Despite the widespread belief that the initial Thanksgiving took place in Plymouth, Massachusetts, many Virginians are quick to claim that first celebration occurred two years prior, in 1619, at Berkeley Plantation on the shores of the James River. While the celebration at Berkeley Plantation was not centered around a meal, we can only imagine the bounty the Bay could have provided participants, just a decade removed from Captain John Smith's first voyage up the Chesapeake.
One Bay staple that could have graced the first Thanksgiving table is the mighty oyster. Smith's journals tell the story of a Bay with so many oysters, they "lay as thick as stones." Oysters formed reefs so healthy and large that they later posed navigational hazards to ships sailing up and down the Chesapeake. And these oysters were as critical to the Bay's ecosystem then as they are today. Not only do they serve as filtering powerhouses, with a single adult oyster filtering up to 50 gallons of water each day, but oyster reefs form perfect habitat for other creatures like blue crabs and fish that make their home in the Bay. An excerpt from Smith's journal reveals the extent of the fisheries in the Bay on his first journey—
"[We found an] aboundance [sic] of fish, lying so thicke [sic] with their heads above the water, as for want of nets…neither better fish, more plenty, nor more variety for smal [sic] fish, had any of us ever seene [sic] in any place so swimming in the water."
Fast forward 400 years, and the Bay's native oyster population is a fraction of historical levels. Efforts to restore the oyster population are underway and shifted to another gear with the launch of the Chesapeake Oyster Alliance—a coalition of non-profits, community organizations, oyster growers, and others committed to adding 10 billion new oysters to the Bay by 2025. The revival of the Bay's oyster population will not only provide a bevy of ecological benefits, but also serve as an economic driver.

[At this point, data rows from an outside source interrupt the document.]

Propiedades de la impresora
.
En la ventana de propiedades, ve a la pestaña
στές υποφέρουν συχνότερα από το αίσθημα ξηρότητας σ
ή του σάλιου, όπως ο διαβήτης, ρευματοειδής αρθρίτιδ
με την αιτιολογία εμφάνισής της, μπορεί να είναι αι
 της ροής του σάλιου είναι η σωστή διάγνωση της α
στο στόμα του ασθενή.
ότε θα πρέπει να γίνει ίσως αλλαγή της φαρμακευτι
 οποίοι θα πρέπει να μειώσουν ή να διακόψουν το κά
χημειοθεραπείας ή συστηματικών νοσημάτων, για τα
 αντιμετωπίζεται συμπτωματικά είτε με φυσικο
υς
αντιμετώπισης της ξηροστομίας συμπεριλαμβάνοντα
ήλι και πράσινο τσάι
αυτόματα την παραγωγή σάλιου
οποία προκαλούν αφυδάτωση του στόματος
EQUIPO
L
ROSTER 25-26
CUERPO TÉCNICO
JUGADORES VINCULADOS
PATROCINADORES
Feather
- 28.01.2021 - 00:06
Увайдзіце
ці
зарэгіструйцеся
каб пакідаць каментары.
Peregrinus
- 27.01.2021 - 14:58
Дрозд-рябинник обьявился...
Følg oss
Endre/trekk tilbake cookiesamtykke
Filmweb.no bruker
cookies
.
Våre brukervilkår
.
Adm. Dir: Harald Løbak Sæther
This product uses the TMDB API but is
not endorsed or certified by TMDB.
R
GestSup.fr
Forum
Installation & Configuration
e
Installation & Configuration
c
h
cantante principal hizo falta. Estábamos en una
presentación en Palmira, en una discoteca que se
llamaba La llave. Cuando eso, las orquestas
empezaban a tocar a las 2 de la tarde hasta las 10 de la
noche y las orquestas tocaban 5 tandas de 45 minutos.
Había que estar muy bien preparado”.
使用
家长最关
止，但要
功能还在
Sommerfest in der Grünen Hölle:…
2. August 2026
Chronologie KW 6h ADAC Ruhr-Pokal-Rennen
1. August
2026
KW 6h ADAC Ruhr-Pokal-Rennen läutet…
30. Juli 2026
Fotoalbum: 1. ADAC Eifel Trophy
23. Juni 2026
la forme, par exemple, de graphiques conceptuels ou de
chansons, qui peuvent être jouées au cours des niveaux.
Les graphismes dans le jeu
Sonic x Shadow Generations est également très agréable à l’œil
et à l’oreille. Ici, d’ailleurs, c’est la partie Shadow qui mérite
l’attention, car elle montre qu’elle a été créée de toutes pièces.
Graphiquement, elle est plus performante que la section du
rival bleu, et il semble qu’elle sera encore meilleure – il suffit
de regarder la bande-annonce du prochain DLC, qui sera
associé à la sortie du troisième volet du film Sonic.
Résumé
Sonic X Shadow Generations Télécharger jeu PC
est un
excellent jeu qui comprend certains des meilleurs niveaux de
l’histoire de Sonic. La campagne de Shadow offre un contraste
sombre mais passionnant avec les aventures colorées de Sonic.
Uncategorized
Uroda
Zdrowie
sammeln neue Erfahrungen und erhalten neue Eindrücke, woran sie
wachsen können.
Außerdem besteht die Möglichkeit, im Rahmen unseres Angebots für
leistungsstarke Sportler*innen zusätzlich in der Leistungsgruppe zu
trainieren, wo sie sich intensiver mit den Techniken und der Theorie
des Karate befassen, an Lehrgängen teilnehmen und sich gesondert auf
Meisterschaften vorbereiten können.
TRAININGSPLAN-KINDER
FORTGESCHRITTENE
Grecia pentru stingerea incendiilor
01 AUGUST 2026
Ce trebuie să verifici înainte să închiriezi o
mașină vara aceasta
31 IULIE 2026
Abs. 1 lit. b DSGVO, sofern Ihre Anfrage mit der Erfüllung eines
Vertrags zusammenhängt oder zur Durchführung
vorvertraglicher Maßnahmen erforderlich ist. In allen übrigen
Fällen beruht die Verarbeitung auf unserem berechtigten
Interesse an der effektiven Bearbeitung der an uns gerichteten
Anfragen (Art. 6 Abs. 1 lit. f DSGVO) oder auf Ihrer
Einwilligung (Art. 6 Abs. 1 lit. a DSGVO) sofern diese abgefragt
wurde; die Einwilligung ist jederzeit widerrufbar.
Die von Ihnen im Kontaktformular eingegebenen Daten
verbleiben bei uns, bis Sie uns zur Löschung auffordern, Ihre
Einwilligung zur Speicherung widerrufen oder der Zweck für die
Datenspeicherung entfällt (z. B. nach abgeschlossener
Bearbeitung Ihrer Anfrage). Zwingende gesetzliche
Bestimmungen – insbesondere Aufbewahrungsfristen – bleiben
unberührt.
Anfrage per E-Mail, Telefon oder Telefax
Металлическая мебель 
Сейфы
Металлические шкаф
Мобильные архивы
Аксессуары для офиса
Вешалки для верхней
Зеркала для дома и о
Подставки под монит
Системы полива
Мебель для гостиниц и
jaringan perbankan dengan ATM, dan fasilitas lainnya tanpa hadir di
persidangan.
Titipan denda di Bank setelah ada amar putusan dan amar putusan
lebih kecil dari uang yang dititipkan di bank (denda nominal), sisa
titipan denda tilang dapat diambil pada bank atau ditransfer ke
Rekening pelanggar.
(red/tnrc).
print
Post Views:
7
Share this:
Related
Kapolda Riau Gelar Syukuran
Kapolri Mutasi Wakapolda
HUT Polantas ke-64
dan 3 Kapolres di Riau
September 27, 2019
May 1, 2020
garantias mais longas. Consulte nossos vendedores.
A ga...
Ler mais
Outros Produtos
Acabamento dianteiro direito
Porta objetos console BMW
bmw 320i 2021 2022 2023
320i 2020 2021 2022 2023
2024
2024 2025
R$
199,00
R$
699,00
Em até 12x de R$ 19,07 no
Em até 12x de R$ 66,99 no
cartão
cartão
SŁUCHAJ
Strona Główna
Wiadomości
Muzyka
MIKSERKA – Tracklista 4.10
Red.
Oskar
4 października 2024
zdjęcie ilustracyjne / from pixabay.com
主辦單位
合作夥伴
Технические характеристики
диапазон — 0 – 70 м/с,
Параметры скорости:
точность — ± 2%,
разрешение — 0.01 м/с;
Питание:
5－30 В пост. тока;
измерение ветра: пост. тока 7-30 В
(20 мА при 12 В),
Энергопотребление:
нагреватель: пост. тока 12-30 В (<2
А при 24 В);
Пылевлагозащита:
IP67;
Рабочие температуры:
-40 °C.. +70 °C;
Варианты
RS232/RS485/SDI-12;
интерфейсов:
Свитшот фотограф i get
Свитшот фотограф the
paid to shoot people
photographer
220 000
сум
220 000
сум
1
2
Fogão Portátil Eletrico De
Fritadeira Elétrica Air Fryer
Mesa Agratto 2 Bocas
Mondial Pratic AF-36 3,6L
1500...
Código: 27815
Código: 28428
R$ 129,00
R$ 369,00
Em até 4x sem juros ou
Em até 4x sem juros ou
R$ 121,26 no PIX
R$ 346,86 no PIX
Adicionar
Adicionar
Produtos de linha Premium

The oyster, however, was not the only Bay critter in abundance at the time of the first Thanksgiving. Returning to Smith's journals, he wrote that the Bay and its rivers contained more sturgeon "than could be devoured by dog or man." The Bay's largest native fish, the sturgeon was here long before the first Thanksgiving. Dating back 120 million years, the Atlantic sturgeon once thrived in the waters in and around the Chesapeake Bay. But these dinosaurs of the Chesapeake were listed as endangered in 2012 after their population plummeted from poor water quality, habitat destruction, and overfishing. Like the oyster however, sturgeons are making a comeback. Recently, researchers at Virginia Commonwealth University found baby sturgeon in their trawling nets, providing hope that the fishery is recovering thanks to improving water quality.
Whether oysters, sturgeon, or countless other critters, the bounty of the Bay is a gift we should treasure and protect. Now at more than 18 million people living in the Bay watershed, the massive population surge over the past several centuries has unquestionably altered the water quality and habitat of these critters. But while the Bay will never return to its state when the first Thanksgiving occurred, we have the responsibility to steward this precious resource. With continued restoration efforts and implementation of the Chesapeake Clean Water Blueprint, we can ensure oysters, sturgeon, and others will thrive for generations to come.